▸ **Work required**
Write out every line of the material below, keeping each one unchanged and in the same order.

▸ **Dataset entries**
______________________________

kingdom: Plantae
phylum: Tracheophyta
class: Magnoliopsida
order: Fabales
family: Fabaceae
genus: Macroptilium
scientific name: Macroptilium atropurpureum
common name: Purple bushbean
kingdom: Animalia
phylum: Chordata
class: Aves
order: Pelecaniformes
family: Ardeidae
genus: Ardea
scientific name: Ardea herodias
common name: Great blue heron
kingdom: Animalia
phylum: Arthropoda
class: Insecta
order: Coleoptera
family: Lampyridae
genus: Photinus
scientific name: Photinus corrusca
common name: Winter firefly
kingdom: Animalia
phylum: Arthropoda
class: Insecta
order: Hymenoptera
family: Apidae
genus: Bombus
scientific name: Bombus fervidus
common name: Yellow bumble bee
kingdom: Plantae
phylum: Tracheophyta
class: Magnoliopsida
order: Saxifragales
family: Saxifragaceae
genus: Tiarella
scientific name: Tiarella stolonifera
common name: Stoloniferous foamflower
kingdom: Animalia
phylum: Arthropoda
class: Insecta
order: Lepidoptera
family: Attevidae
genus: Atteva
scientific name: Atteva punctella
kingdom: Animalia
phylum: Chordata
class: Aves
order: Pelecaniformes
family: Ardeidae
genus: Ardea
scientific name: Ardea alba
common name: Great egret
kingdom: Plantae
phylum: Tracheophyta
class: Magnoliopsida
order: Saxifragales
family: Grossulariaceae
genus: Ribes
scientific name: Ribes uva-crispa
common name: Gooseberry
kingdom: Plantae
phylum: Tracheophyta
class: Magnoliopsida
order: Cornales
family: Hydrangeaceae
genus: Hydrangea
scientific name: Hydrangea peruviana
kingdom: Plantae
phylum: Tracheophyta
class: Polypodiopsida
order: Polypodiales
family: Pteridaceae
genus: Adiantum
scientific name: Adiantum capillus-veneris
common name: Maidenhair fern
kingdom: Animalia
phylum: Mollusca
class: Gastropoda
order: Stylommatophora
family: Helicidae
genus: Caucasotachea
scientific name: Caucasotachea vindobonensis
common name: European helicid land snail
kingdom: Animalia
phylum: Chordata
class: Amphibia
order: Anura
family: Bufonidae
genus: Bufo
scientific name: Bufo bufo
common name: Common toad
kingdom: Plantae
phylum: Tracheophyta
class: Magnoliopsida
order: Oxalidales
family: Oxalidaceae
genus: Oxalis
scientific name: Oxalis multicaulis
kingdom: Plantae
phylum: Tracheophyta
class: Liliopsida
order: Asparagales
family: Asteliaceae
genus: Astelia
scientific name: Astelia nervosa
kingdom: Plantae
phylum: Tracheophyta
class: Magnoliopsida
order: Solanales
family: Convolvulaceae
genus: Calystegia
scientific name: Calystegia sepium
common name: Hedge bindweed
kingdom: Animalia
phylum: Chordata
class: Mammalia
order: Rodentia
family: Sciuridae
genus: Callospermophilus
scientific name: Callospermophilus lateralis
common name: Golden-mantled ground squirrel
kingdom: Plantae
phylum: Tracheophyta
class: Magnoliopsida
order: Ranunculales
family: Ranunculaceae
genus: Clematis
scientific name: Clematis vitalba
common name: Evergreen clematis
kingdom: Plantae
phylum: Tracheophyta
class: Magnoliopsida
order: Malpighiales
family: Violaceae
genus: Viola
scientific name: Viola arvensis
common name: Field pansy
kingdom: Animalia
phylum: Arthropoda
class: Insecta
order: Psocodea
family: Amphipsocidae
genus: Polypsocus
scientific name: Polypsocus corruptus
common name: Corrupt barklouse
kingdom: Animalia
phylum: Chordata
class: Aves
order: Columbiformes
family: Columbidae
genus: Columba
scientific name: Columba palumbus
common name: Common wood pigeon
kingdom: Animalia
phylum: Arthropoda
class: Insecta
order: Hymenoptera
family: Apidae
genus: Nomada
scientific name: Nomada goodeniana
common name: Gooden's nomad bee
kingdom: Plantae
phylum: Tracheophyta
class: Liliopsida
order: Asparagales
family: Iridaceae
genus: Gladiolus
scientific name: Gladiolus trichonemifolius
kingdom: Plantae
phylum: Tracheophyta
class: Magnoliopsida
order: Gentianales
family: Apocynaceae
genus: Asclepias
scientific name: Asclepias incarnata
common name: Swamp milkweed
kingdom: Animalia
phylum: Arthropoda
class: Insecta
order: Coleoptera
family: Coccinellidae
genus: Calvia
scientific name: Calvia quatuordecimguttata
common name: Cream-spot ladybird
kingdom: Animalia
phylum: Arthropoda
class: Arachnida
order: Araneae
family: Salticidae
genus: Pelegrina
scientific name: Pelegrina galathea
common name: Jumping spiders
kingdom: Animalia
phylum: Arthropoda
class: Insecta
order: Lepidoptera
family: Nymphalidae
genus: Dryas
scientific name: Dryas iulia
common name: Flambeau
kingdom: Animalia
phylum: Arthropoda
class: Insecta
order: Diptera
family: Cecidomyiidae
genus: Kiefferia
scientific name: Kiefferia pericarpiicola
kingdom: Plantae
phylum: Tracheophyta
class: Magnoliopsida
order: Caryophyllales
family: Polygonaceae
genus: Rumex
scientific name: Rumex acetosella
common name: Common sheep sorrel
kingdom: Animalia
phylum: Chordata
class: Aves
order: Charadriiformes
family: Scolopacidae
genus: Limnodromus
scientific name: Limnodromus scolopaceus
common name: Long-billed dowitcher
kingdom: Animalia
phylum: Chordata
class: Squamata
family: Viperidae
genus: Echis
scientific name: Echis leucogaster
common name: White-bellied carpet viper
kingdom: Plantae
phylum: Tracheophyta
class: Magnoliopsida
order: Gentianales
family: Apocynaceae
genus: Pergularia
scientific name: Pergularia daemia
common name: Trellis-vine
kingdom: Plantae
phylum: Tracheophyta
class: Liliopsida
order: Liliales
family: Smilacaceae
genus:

______________________________

▸ **Answer to this exercise**
kingdom: Plantae
phylum: Tracheophyta
class: Magnoliopsida
order: Fabales
family: Fabaceae
genus: Macroptilium
scientific name: Macroptilium atropurpureum
common name: Purple bushbean
kingdom: Animalia
phylum: Chordata
class: Aves
order: Pelecaniformes
family: Ardeidae
genus: Ardea
scientific name: Ardea herodias
common name: Great blue heron
kingdom: Animalia
phylum: Arthropoda
class: Insecta
order: Coleoptera
family: Lampyridae
genus: Photinus
scientific name: Photinus corrusca
common name: Winter firefly
kingdom: Animalia
phylum: Arthropoda
class: Insecta
order: Hymenoptera
family: Apidae
genus: Bombus
scientific name: Bombus fervidus
common name: Yellow bumble bee
kingdom: Plantae
phylum: Tracheophyta
class: Magnoliopsida
order: Saxifragales
family: Saxifragaceae
genus: Tiarella
scientific name: Tiarella stolonifera
common name: Stoloniferous foamflower
kingdom: Animalia
phylum: Arthropoda
class: Insecta
order: Lepidoptera
family: Attevidae
genus: Atteva
scientific name: Atteva punctella
kingdom: Animalia
phylum: Chordata
class: Aves
order: Pelecaniformes
family: Ardeidae
genus: Ardea
scientific name: Ardea alba
common name: Great egret
kingdom: Plantae
phylum: Tracheophyta
class: Magnoliopsida
order: Saxifragales
family: Grossulariaceae
genus: Ribes
scientific name: Ribes uva-crispa
common name: Gooseberry
kingdom: Plantae
phylum: Tracheophyta
class: Magnoliopsida
order: Cornales
family: Hydrangeaceae
genus: Hydrangea
scientific name: Hydrangea peruviana
kingdom: Plantae
phylum: Tracheophyta
class: Polypodiopsida
order: Polypodiales
family: Pteridaceae
genus: Adiantum
scientific name: Adiantum capillus-veneris
common name: Maidenhair fern
kingdom: Animalia
phylum: Mollusca
class: Gastropoda
order: Stylommatophora
family: Helicidae
genus: Caucasotachea
scientific name: Caucasotachea vindobonensis
common name: European helicid land snail
kingdom: Animalia
phylum: Chordata
class: Amphibia
order: Anura
family: Bufonidae
genus: Bufo
scientific name: Bufo bufo
common name: Common toad
kingdom: Plantae
phylum: Tracheophyta
class: Magnoliopsida
order: Oxalidales
family: Oxalidaceae
genus: Oxalis
scientific name: Oxalis multicaulis
kingdom: Plantae
phylum: Tracheophyta
class: Liliopsida
order: Asparagales
family: Asteliaceae
genus: Astelia
scientific name: Astelia nervosa
kingdom: Plantae
phylum: Tracheophyta
class: Magnoliopsida
order: Solanales
family: Convolvulaceae
genus: Calystegia
scientific name: Calystegia sepium
common name: Hedge bindweed
kingdom: Animalia
phylum: Chordata
class: Mammalia
order: Rodentia
family: Sciuridae
genus: Callospermophilus
scientific name: Callospermophilus lateralis
common name: Golden-mantled ground squirrel
kingdom: Plantae
phylum: Tracheophyta
class: Magnoliopsida
order: Ranunculales
family: Ranunculaceae
genus: Clematis
scientific name: Clematis vitalba
common name: Evergreen clematis
kingdom: Plantae
phylum: Tracheophyta
class: Magnoliopsida
order: Malpighiales
family: Violaceae
genus: Viola
scientific name: Viola arvensis
common name: Field pansy
kingdom: Animalia
phylum: Arthropoda
class: Insecta
order: Psocodea
family: Amphipsocidae
genus: Polypsocus
scientific name: Polypsocus corruptus
common name: Corrupt barklouse
kingdom: Animalia
phylum: Chordata
class: Aves
order: Columbiformes
family: Columbidae
genus: Columba
scientific name: Columba palumbus
common name: Common wood pigeon
kingdom: Animalia
phylum: Arthropoda
class: Insecta
order: Hymenoptera
family: Apidae
genus: Nomada
scientific name: Nomada goodeniana
common name: Gooden's nomad bee
kingdom: Plantae
phylum: Tracheophyta
class: Liliopsida
order: Asparagales
family: Iridaceae
genus: Gladiolus
scientific name: Gladiolus trichonemifolius
kingdom: Plantae
phylum: Tracheophyta
class: Magnoliopsida
order: Gentianales
family: Apocynaceae
genus: Asclepias
scientific name: Asclepias incarnata
common name: Swamp milkweed
kingdom: Animalia
phylum: Arthropoda
class: Insecta
order: Coleoptera
family: Coccinellidae
genus: Calvia
scientific name: Calvia quatuordecimguttata
common name: Cream-spot ladybird
kingdom: Animalia
phylum: Arthropoda
class: Arachnida
order: Araneae
family: Salticidae
genus: Pelegrina
scientific name: Pelegrina galathea
common name: Jumping spiders
kingdom: Animalia
phylum: Arthropoda
class: Insecta
order: Lepidoptera
family: Nymphalidae
genus: Dryas
scientific name: Dryas iulia
common name: Flambeau
kingdom: Animalia
phylum: Arthropoda
class: Insecta
order: Diptera
family: Cecidomyiidae
genus: Kiefferia
scientific name: Kiefferia pericarpiicola
kingdom: Plantae
phylum: Tracheophyta
class: Magnoliopsida
order: Caryophyllales
family: Polygonaceae
genus: Rumex
scientific name: Rumex acetosella
common name: Common sheep sorrel
kingdom: Animalia
phylum: Chordata
class: Aves
order: Charadriiformes
family: Scolopacidae
genus: Limnodromus
scientific name: Limnodromus scolopaceus
common name: Long-billed dowitcher
kingdom: Animalia
phylum: Chordata
class: Squamata
family: Viperidae
genus: Echis
scientific name: Echis leucogaster
common name: White-bellied carpet viper
kingdom: Plantae
phylum: Tracheophyta
class: Magnoliopsida
order: Gentianales
family: Apocynaceae
genus: Pergularia
scientific name: Pergularia daemia
common name: Trellis-vine
kingdom: Plantae
phylum: Tracheophyta
class: Liliopsida
order: Liliales
family: Smilacaceae
genus:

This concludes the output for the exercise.